Mix - sponge rock with small fir bark:
bark_perlite.jpg


and these river stones added:
river_rocks.jpg


Roots example - Eumelia Arias:
phrag_roots.jpg


New setup - out of tank, bathroom window, south-west exposure glass with privacy screen, still very bright spot, no water in saucers:

phrags%2Bon%2Bthe%2Bsill.jpg


From left to right:
Hanne Popow, Eumelia Arias, Eric Young, Friz Schoburg. I repotted caudatum too but left it in the tank since it likes it there.
phrags%2Bon%2Bthe%2Bsill2.jpg


Looking good?
 
Yes! They indeed look under'fed' - now that they get more light they will surely grow better. Growing is done through assimilation - not primary through uptake of nutrients. Light (energy) is the first 'nutrient' - light, water and air.

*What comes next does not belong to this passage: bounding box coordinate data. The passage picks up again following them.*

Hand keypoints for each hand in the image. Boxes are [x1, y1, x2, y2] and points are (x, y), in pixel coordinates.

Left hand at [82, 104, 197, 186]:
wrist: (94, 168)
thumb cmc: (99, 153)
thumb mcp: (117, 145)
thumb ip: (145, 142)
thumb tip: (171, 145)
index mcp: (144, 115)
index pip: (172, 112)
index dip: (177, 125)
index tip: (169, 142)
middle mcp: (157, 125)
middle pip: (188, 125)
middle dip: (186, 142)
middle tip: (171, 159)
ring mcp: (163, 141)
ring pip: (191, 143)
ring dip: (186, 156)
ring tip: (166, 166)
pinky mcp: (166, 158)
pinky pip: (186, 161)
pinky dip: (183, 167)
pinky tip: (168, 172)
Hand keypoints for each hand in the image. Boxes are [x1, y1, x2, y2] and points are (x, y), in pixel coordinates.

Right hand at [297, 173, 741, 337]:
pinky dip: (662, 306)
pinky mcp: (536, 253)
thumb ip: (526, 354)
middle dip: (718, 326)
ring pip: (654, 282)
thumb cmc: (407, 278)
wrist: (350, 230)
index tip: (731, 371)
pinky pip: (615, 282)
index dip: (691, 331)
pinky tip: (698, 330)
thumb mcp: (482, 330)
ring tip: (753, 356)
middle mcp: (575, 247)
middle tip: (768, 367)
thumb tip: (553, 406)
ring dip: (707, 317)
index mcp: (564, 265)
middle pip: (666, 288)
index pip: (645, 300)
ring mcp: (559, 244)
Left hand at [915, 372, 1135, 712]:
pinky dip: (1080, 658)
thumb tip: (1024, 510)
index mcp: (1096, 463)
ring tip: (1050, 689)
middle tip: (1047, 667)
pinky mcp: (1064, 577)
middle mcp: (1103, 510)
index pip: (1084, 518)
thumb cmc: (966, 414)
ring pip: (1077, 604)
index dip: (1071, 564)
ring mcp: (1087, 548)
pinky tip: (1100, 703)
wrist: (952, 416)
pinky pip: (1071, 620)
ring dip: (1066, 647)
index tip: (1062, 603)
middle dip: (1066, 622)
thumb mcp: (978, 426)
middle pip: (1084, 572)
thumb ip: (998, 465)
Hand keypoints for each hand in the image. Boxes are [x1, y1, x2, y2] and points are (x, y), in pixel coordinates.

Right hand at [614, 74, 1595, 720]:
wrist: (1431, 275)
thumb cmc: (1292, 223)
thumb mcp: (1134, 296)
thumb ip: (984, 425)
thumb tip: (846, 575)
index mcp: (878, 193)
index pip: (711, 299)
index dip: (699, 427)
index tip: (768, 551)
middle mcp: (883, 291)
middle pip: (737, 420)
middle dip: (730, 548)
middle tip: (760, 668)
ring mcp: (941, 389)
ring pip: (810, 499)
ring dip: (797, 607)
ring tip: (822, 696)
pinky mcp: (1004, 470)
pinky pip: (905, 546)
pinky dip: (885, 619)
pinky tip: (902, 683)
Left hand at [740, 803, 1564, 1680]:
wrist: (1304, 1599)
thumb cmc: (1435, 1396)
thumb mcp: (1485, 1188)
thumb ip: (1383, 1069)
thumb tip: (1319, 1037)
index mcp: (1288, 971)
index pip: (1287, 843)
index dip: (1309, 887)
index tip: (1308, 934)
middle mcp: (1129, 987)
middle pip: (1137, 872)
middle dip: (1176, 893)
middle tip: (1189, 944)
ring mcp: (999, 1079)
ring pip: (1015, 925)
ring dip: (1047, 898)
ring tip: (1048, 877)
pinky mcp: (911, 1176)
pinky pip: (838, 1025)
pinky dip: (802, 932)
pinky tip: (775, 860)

Wish you good luck with your plants!
 
Orchideya, I usually soak clay pots in warm water for maybe 15 minutes before dropping on and have had very
few issues with roots sticking to the clay. I'm one of the
shake the root ball and pot on type growers. I try not to
disturb the roots anymore than I absolutely have to. I
use exclusively Orchiata with a bit of sphag. and Hydroton and most of the clay pots have holes around
the sides. In my very humid greenhouse conditions, I find that air exchange is far more important than just about anything else. I do have to water more often using
this growing method though. I have a LOT of mounts that I have to water, so extra watering is not a bother.
However, this time of year lugging gallon jugs of rainwater back and forth is a pain in the butt!

Oh, addressing the issue of junk in the rain barrel: I keep
the barrel covered with fine screening and a top and my
roofing is 26 gauge steel so the run off is quite clean. I
donno about shingled roofing.
 
I looked and looked and couldn't find Orchiata for sale anywhere here in Canada. Does anybody know where?
 
Ok, so no orchiata for canadian growers. That's sad.
Thanks for letting me know.
Alla, I think they are good in my mix, at least roots don't rot and grow nicely. I just thought orchiata was "better" bark. :)
 
Ok, so no orchiata for canadian growers. That's sad.
Thanks for letting me know.
Alla, I think they are good in my mix, at least roots don't rot and grow nicely. I just thought orchiata was "better" bark. :)

My impression is orchidata is "better" bark in that it resists breaking down. Using an inorganic media could serve the same purpose: lava rock, Leuca clay balls, turface, maybe even gravel.

Apparently Orchid Zone uses lava rock, and waters all the time. For s/h I use the leuca clay balls (and water once or twice a week).